--- BEGIN Document segment ---
Uber’s General Manager for
Mumbai, Shailesh, in a blog post,
said beginning February 11, Uber
will launch an in-app panic (SOS)
button that would allow a rider to
alert the local police at the push
of a button in case of an
emergency.

It will also introduce a safety net
feature, which would allow users
to easily share their trip details
and real-time location with up to
five friends and family members.

“Our goal is to make Uber the
safest place in the city. To do
this, we will continue to leverage
our technology and operational
scale to deliver rides that bring
unprecedented transparency and
accountability to your
transportation experience,”
Shailesh said.

He said a user will be able to
activate the easily accessible in-
app panic button with a single tap.

The company said it has
established a dedicated local
‘Incident Response Team’ that
oversees and responds to
incidents against property and
person reported by riders and will
also receive a notification, in
addition to the local police, when
the in-app panic button is
pressed.
--- END Document segment ---
--- BEGIN Supplied information ---
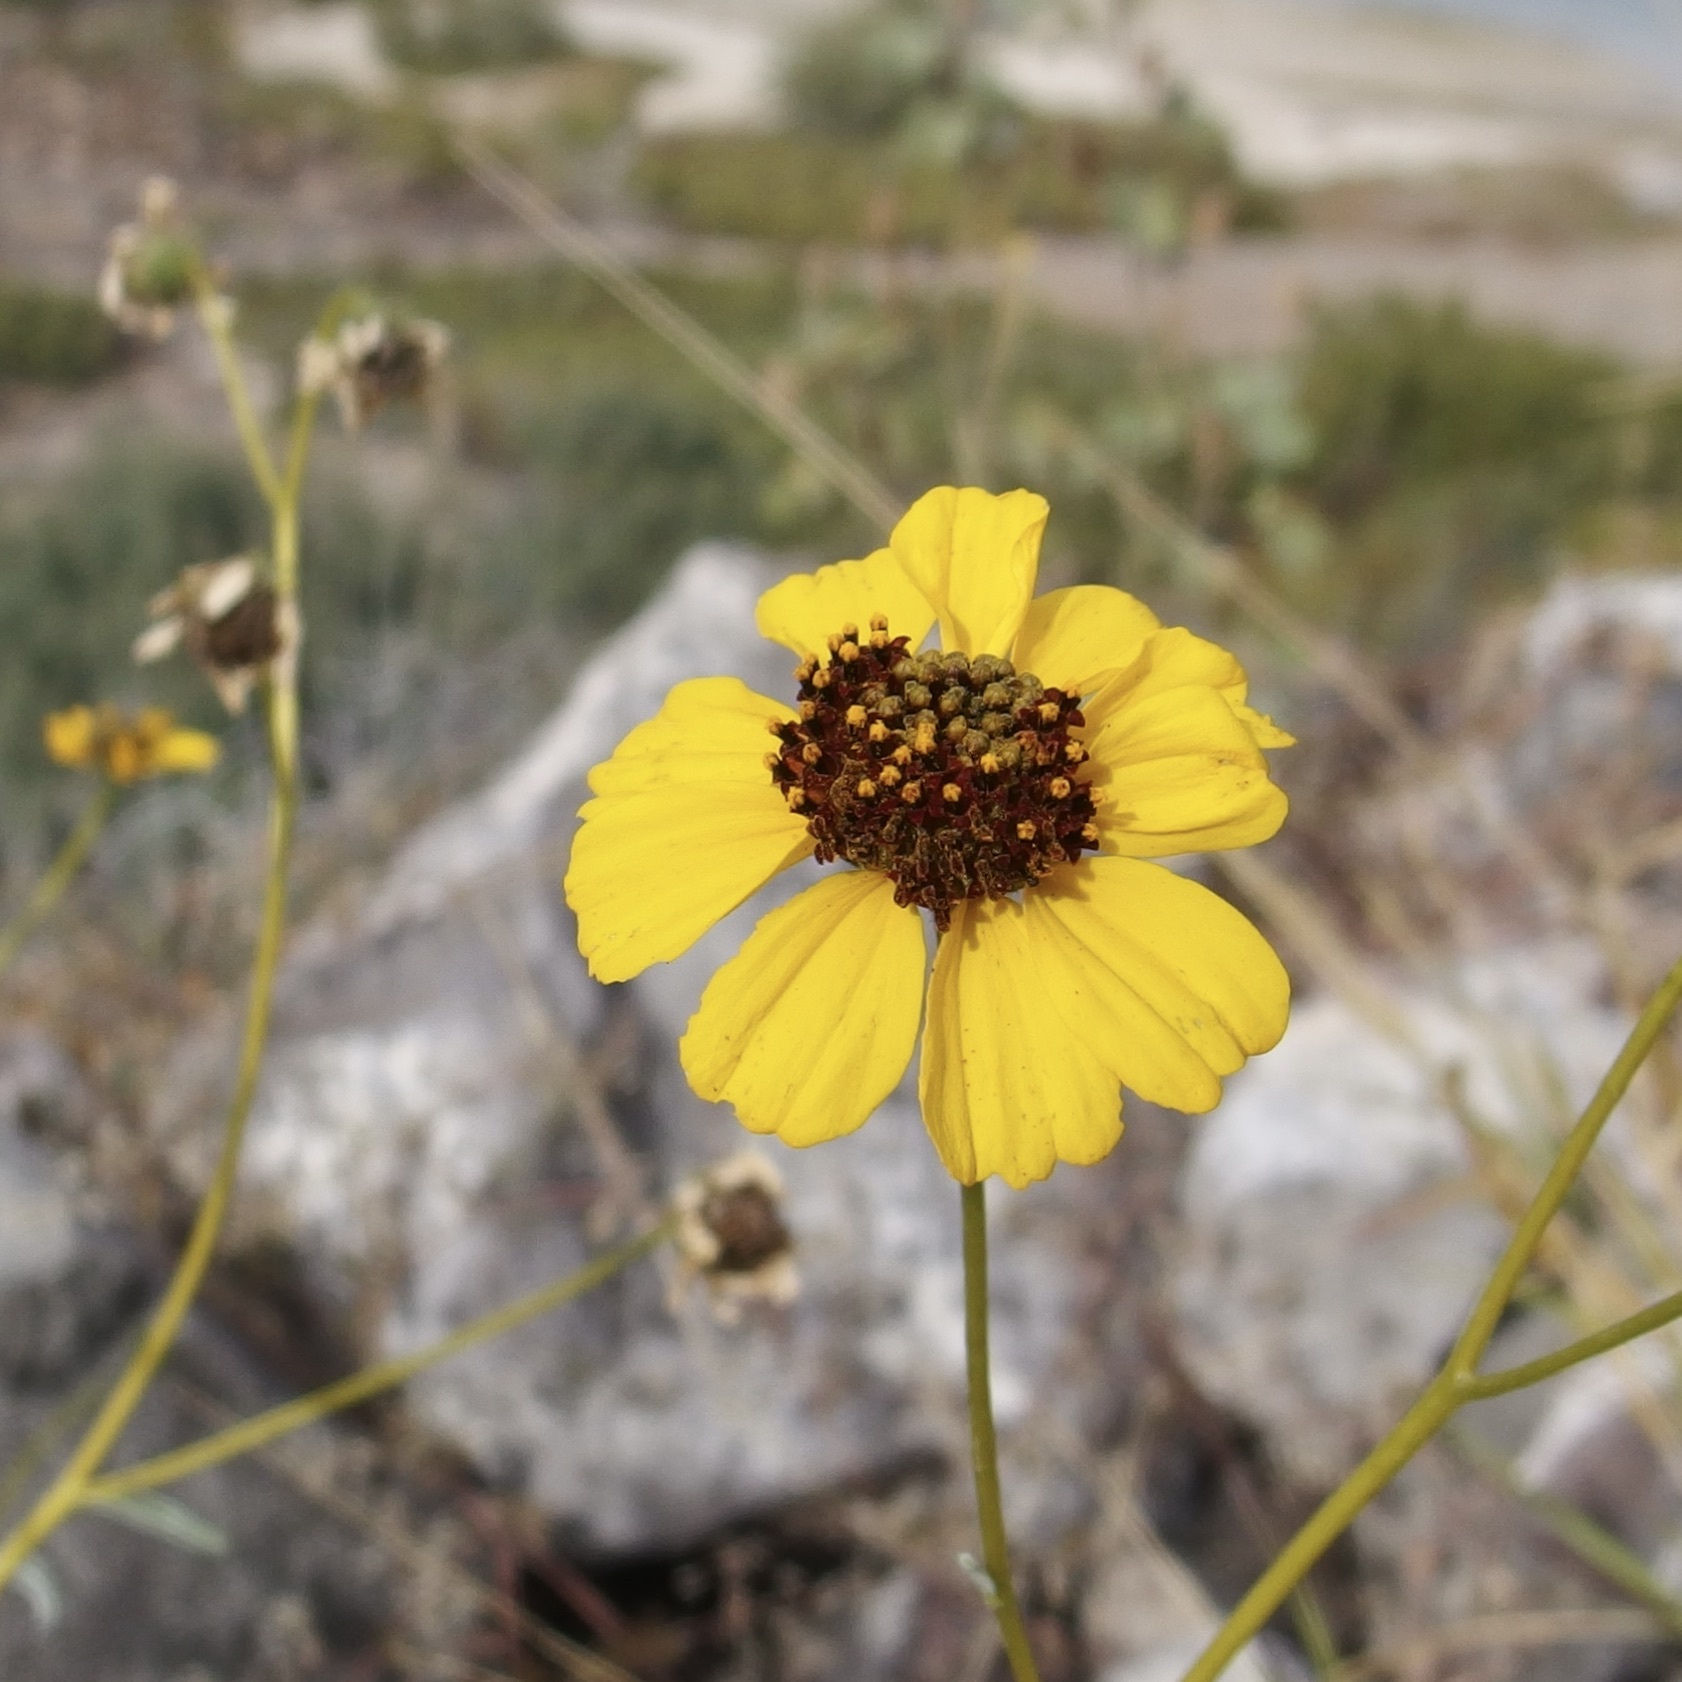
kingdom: Plantae
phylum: Tracheophyta
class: Magnoliopsida
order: Asterales
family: Asteraceae
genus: Encelia
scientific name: Encelia farinosa
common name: Brittlebush
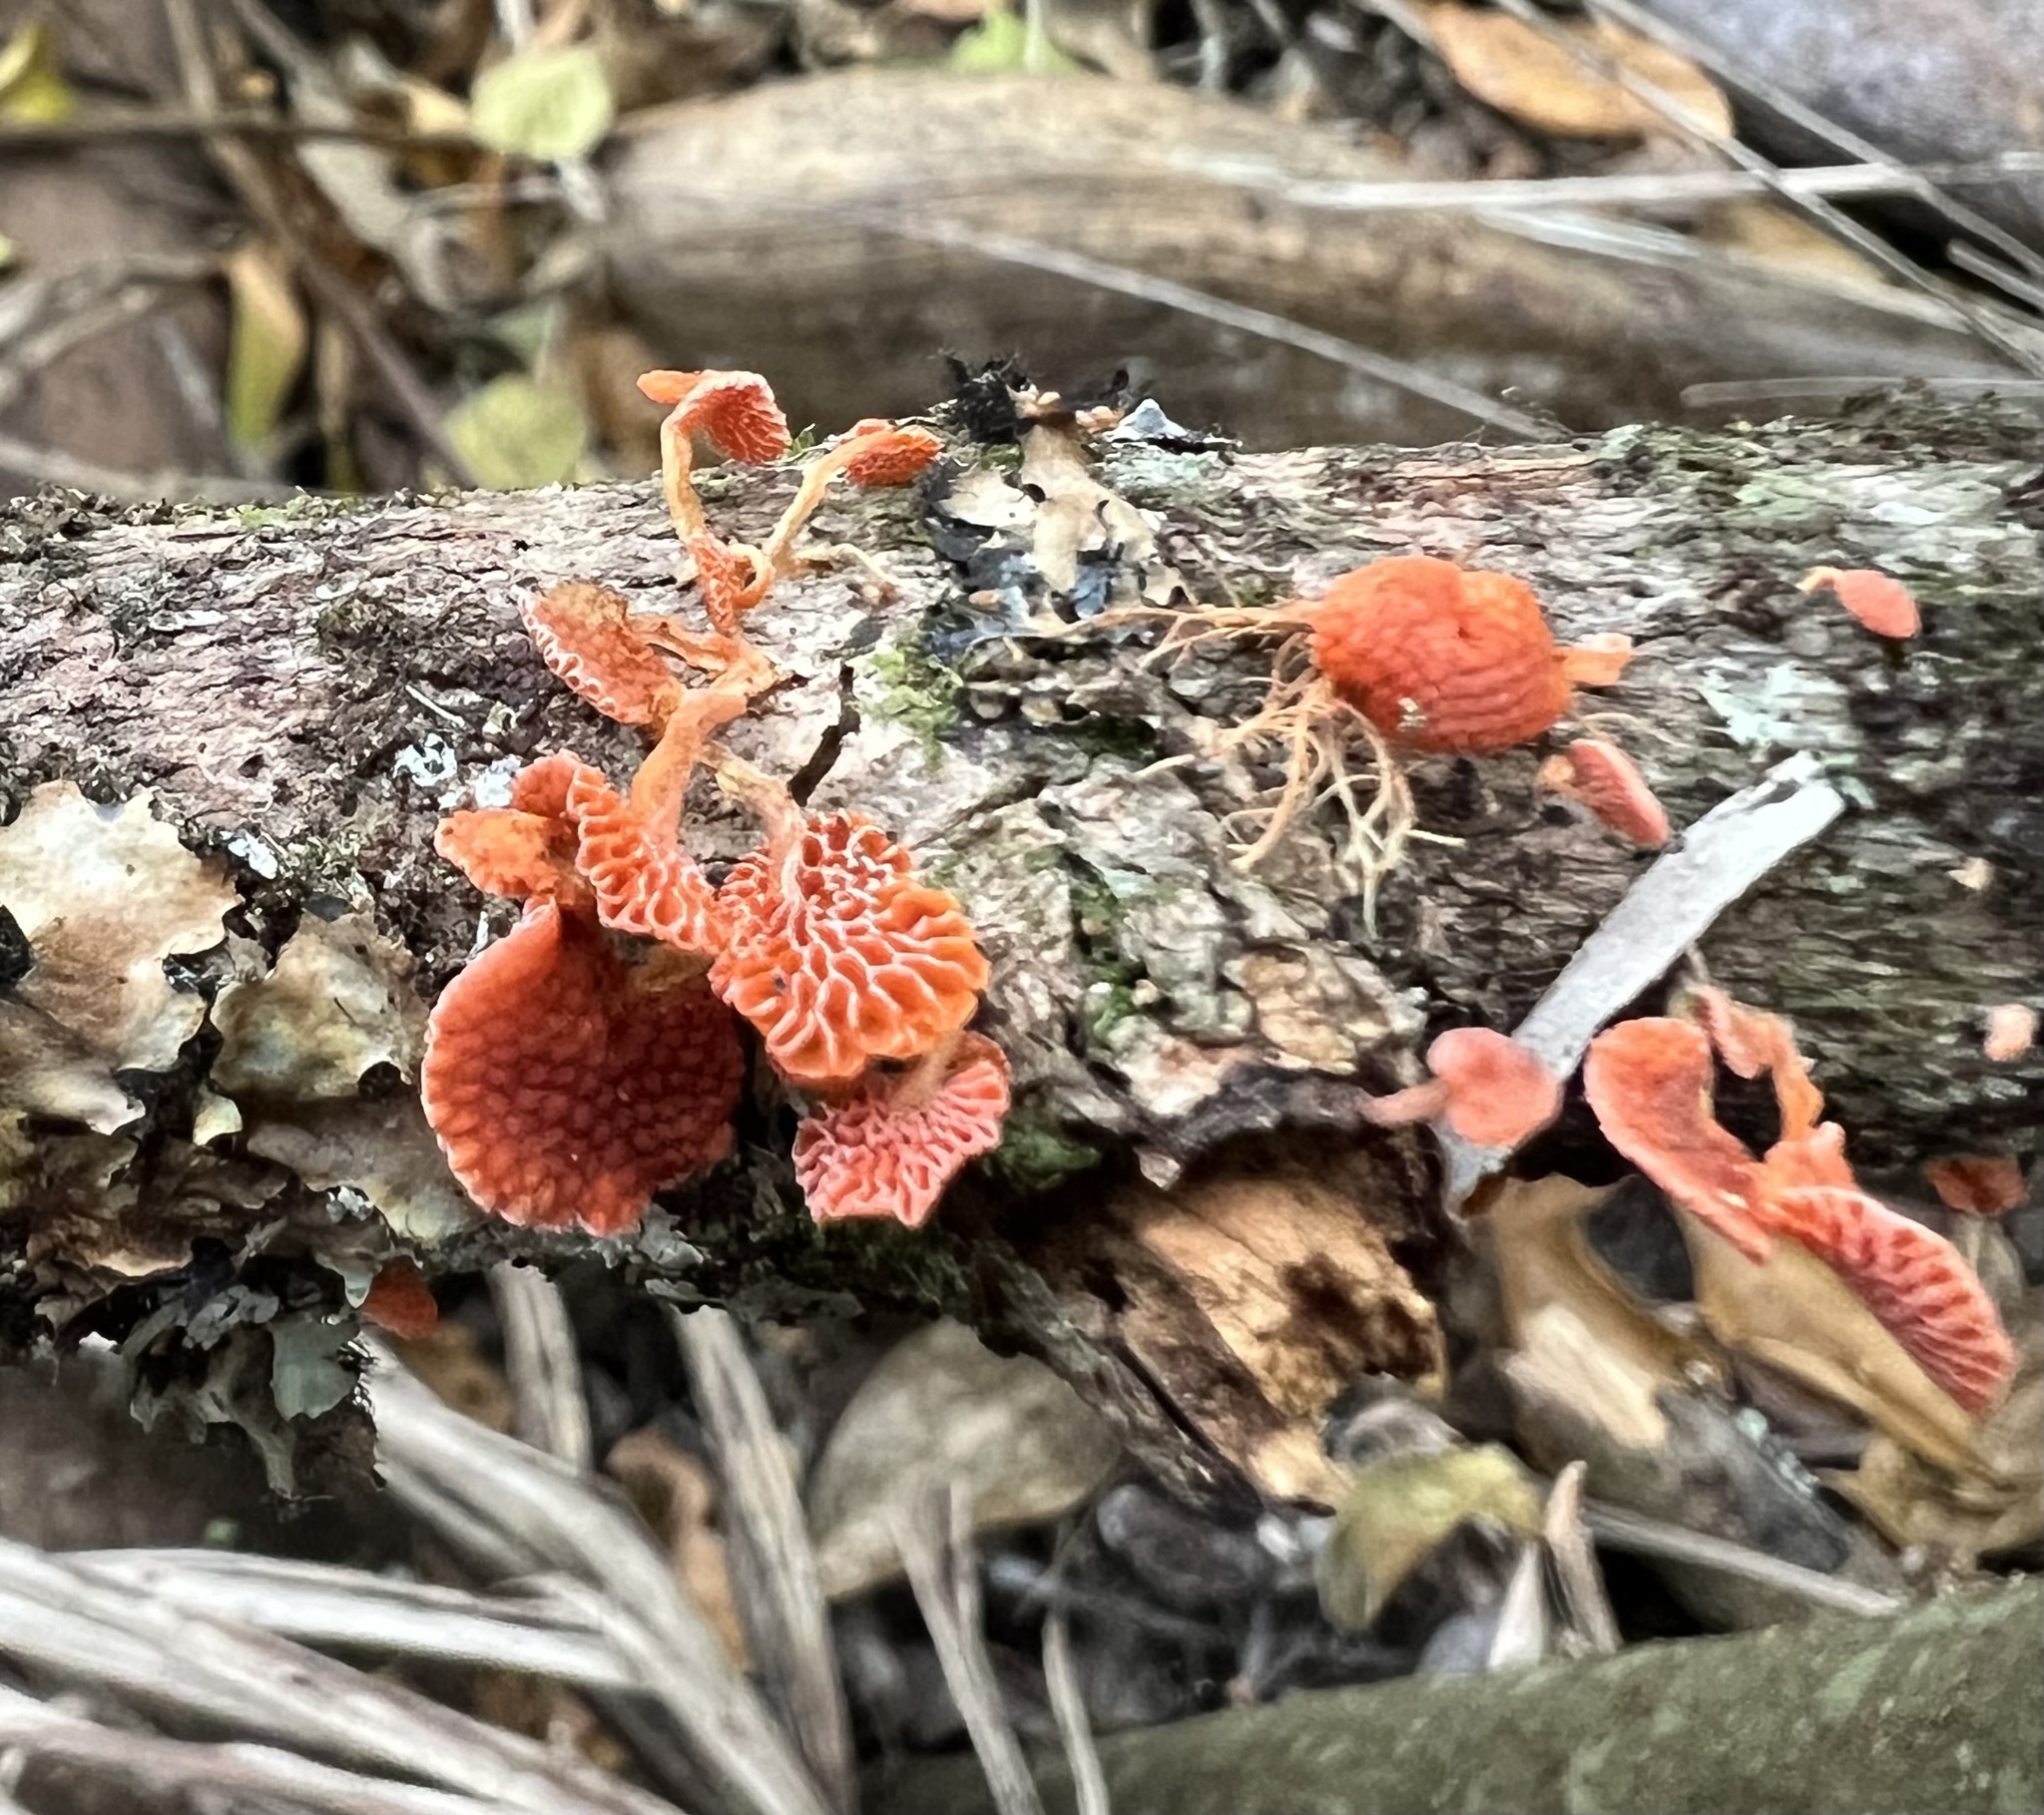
--- END Supplied information ---
**Instructions:**
1. Please list every safety measure the Uber safety article says the company is introducing or has set up.
2. Write out the Uber safety article from "It will also" up to and including "and family members.".
3. Extend the Uber safety article past its final sentence.

**The replies:**
1.
- In-app panic (SOS) button
- Safety net feature for sharing trip details and real-time location
- Dedicated local 'Incident Response Team'

2.
It will also introduce a safety net
feature, which would allow users
to easily share their trip details
and real-time location with up to
five friends and family members.

3.
It said the specialised team which
would assist local law
enforcement officers during
distress situations has completed
an extensive training programme
by the company’s US safety
experts and would be reachable
24/7.

Earlier this week, Uber had
launched a nationwide third party
driver screening programme in
India with First Advantage, a
global firm specialising in
background checks.

Uber said it was an important step
in building an industry first
background check process for
every one of the many thousands
of driver-partners on the Uber
platform in India.

The various safety measures being
put in place by Uber come after a
woman in New Delhi accused an
Uber driver of raping her in
December last year as she
boarded the taxi to go home late
in the evening.

The young woman hired prominent
New York attorney Douglas Wigdor
and has filed a lawsuit against
Uber in California seeking
unspecified damages, alleging that
Uber does not adequately screen
its drivers.

Wigdor has lashed out at the
company, saying its focus on
“bottom line” over the safety of its
passengers has resulted in “what
can only be described as modern
day electronic hitchhiking.” .

The blog post was written in
response to reports that the
Mumbai’s transport department
plans to recommend to the state
government to ban Uber’s mobile
phone app since the company have
not implemented new security
measures.

Shailesh said, Uber invites the
Mumbai Transportation Department
to discuss these safety issues
before “prescribing a unilateral
standard across the board;
standards that are not conversant
with the ground realities of
technology enabled transportation
systems.”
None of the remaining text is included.